All of these troops-supporting initiatives were sponsored by Democrats after having been cut or stonewalled by a Republican Congress. The Democrats understand, because many of them vs. their Republican colleagues actually know what it's like to be in combat, that it's that 19-year-old soldier who is going to win the war in Iraq, not a 500-pound smart bomb in the living room of an alleged insurgent.

Democrats want to take all the guns away

No. Democrats don't think the founding fathers intended a citizen to have a personal armory the size of Mexico's in their basement.

Democrats are anti-family values

The reality is that Democrats agree with President Bush when he says that every person is entitled to equal representation and treatment under the law. Unlike the president however, the Democratic Party guarantees these rights, not with words, but deeds.

"I cannot reconcile my Christian values and vote for a Democrat"
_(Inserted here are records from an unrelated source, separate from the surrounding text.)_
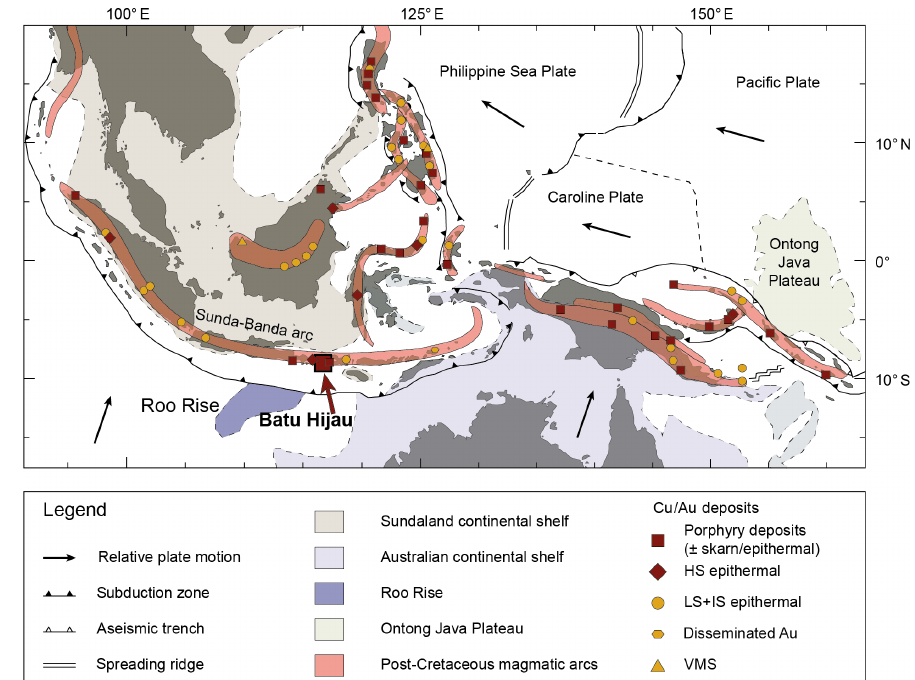
Figure 1. Tectonic map of South East Asia and the south-west Pacific. The Batu Hijau porphyry Cu–Au deposit (enlarged red square) is located on Sumbawa on the subduction-related magmatic Sunda–Banda arc within a small corridor between 110 and 120 ◦ E that hosts several porphyry deposits. Arrows display plate motion relative to the Eurasian plate (Sundaland shield) but do not indicate velocity. HS: high sulfidation; IS: intermediate sulfidation; LS: intermediate sulfidation; VMS: volcanic hosted massive sulfide deposit. Most deposit locations are from Garwin et al.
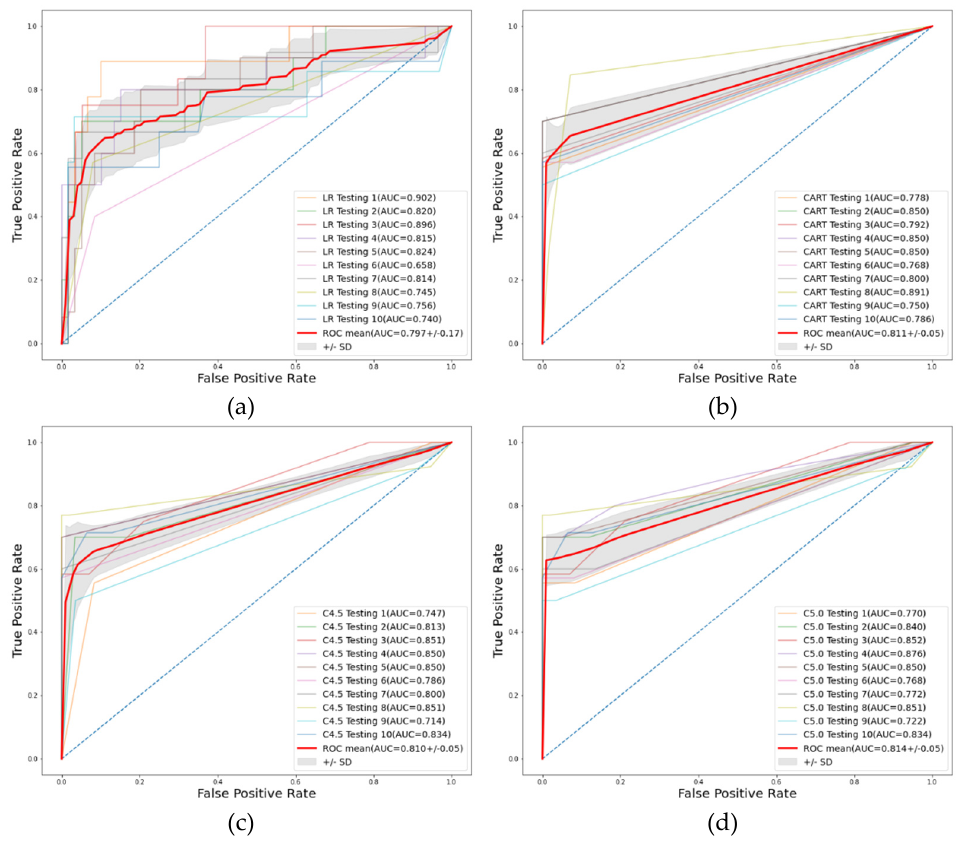
Figure 4. ROC curves of the four decision tree algorithms: ( a ) LR; ( b ) CART; ( c ) C4.5; ( d ) C5.0. As C5.0 has the best AUC and outperforms the four competing methods, the impor- tant clinical factors and decision rules generated and suggested by the best C5.0 model are discussed. Table 3. Summary of the values of the hyperparameters for the best CART, C4.5, and C5.0 models.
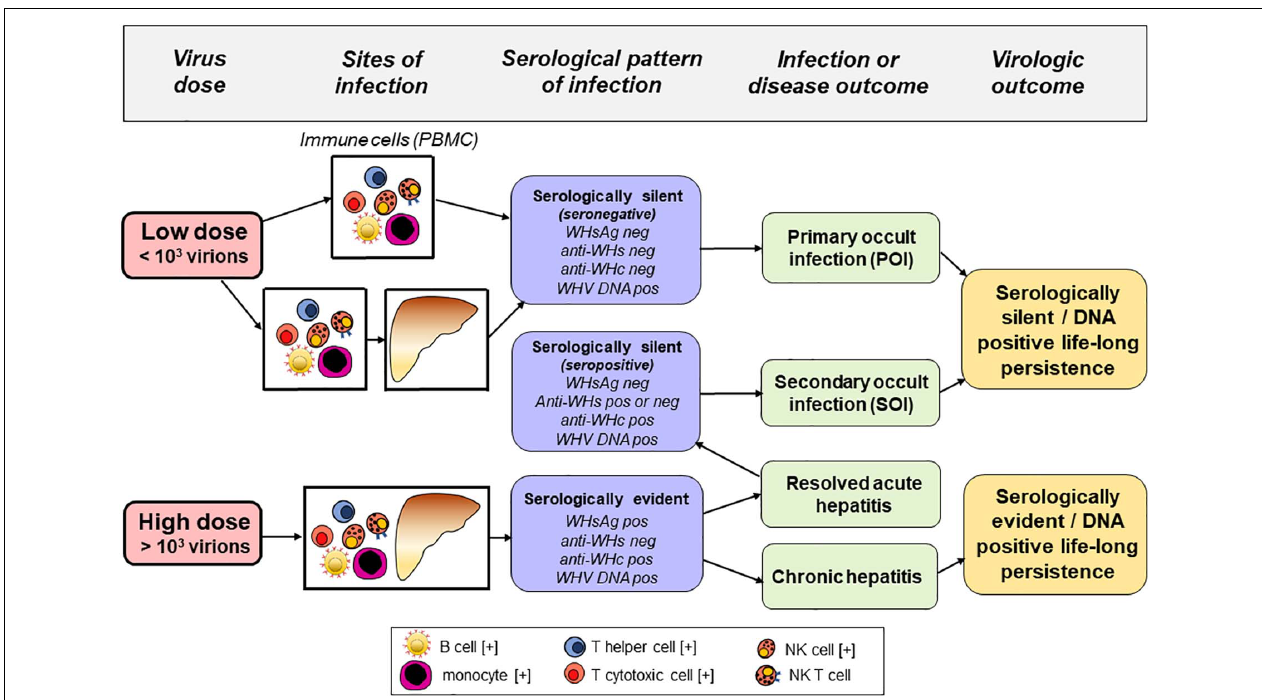
FIGURE 1 | Sites of infection, serological (immunovirological) and molecular (DNA) profiles, and outcomes of hepadnaviral infection in the woodchuck model of hepatitis B after intravenous inoculation with very low (liver non-pathogenic) or high (liver pathogenic) dose of WHV. Cell types found infected with HBV and/or carrying HBV DNA integration in patients with chronic hepatitis B are marked with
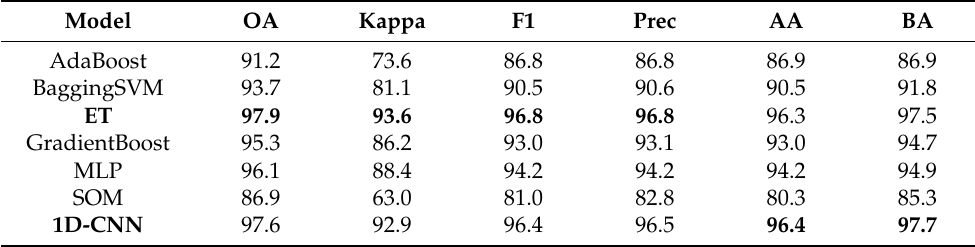
Table 5. Classification metrics in % of all ML models trained on Uset 3 and their prediction performed on Subset 2 and compared to the reference data. The 1D-CNN scores were calculated as the average of five runs. The bold values represent the best classification results, respectively. (OA: overall accuracy, Prec: precision, AA: average accuracy, BA: balanced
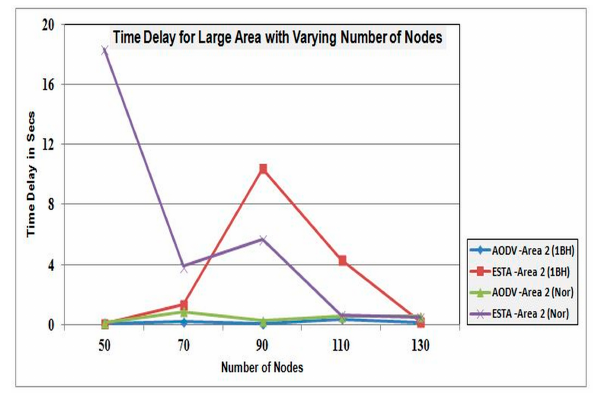
Figure 15. Time delay for varying nodes in a small area.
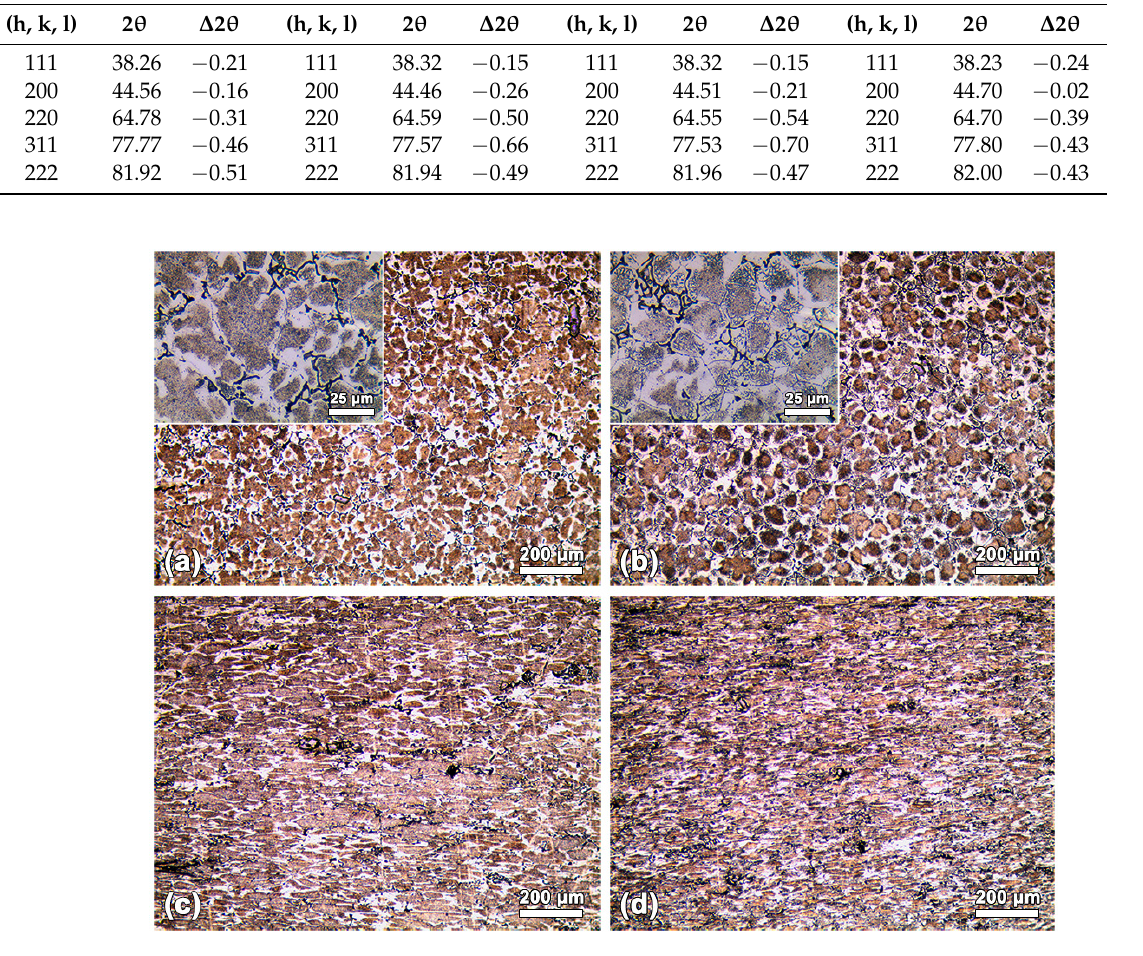
Table 3. Experimental and calculated 2 θ Angles with the corresponding differences for the Al phase. Al (Ref.)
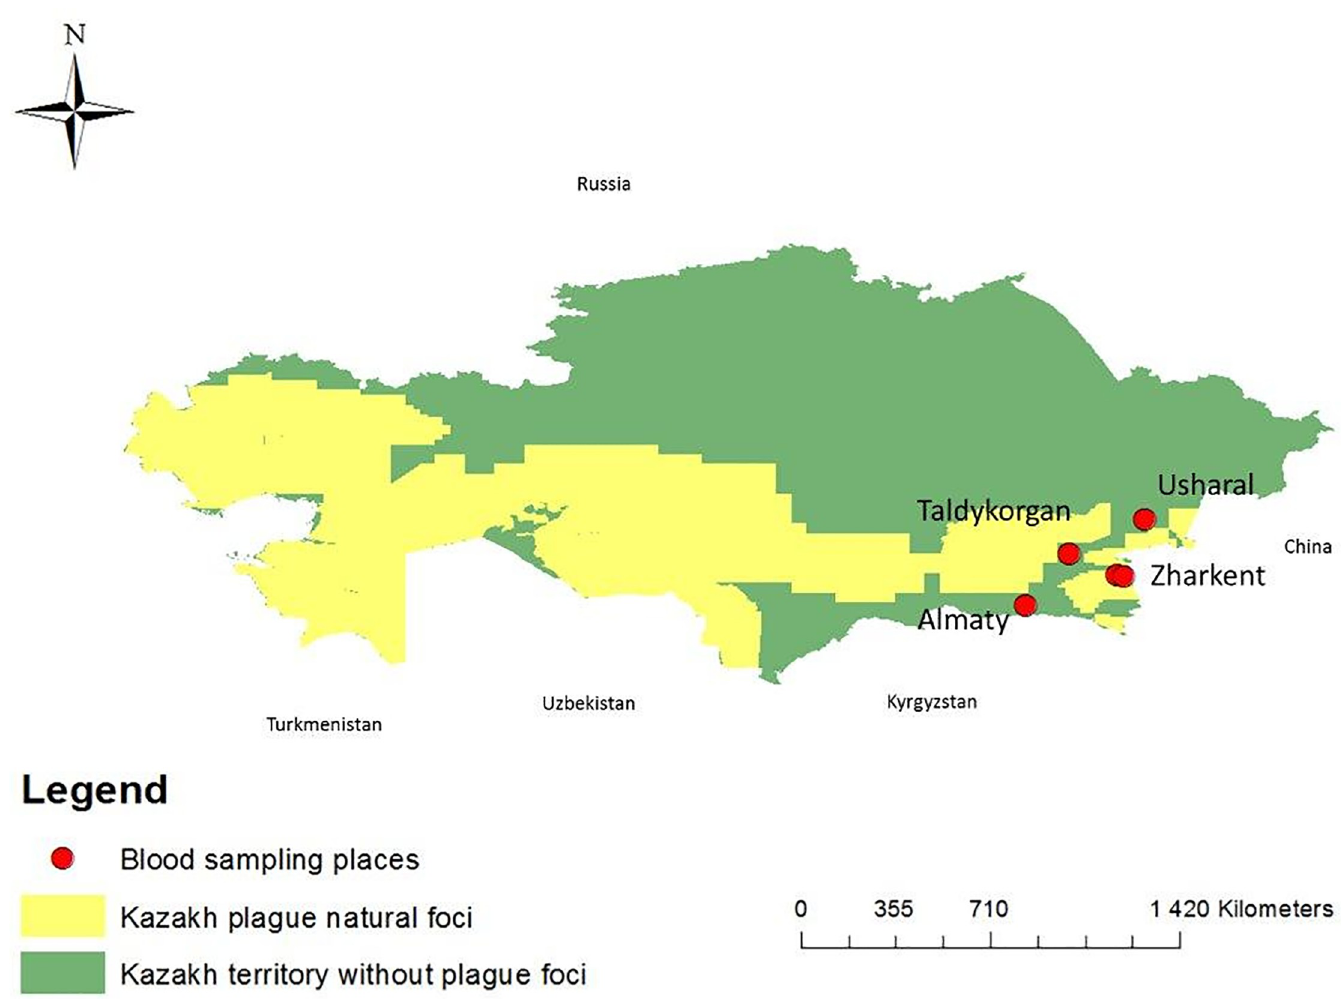
Fig 1. Natural plague foci in Kazakhstan and places where blood samples from vaccinated people were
Would Christ have invaded Iraq at all, let alone under false pretenses? By the way, false pretense is a fancy elitist word for lie. Would Christ have put 142 people to death, as George W. Bush did as the governor of Texas? As a side note, at least one of those 142 souls had had a jailhouse transformation and worshiped the same Christ as George W. Bush. Yet Gov. George said in a press conference that he had no regret in putting her to death because, "I prayed about it." I guess you could say that God told him to kill her. That statement is remarkably similar to a lot of death row insanity pleas I've heard over the years.

Democrats are elistists

I guess you got me on that one. Hum. I don't even know what this means. It seems that the elitists are the ones who want to shelter their children in voucher-sponsored schools, cut Pell Grants so the poor have no educational opportunities except for what is provided in the military (solves the volunteer army recruitment problem). Republicans think they know what "values" your child should be taught in school.

I'm for equal opportunity for all Americans. I don't think I have all the answers when it comes to the health or moral decisions required of an expectant mother. I think the most serious decisions of life are to be made between a person and their God. So if my way of thinking makes me an elitist than so be it.

My prediction is that the time is just about up on the Republican spin cycle. They have laundered the American psyche long enough.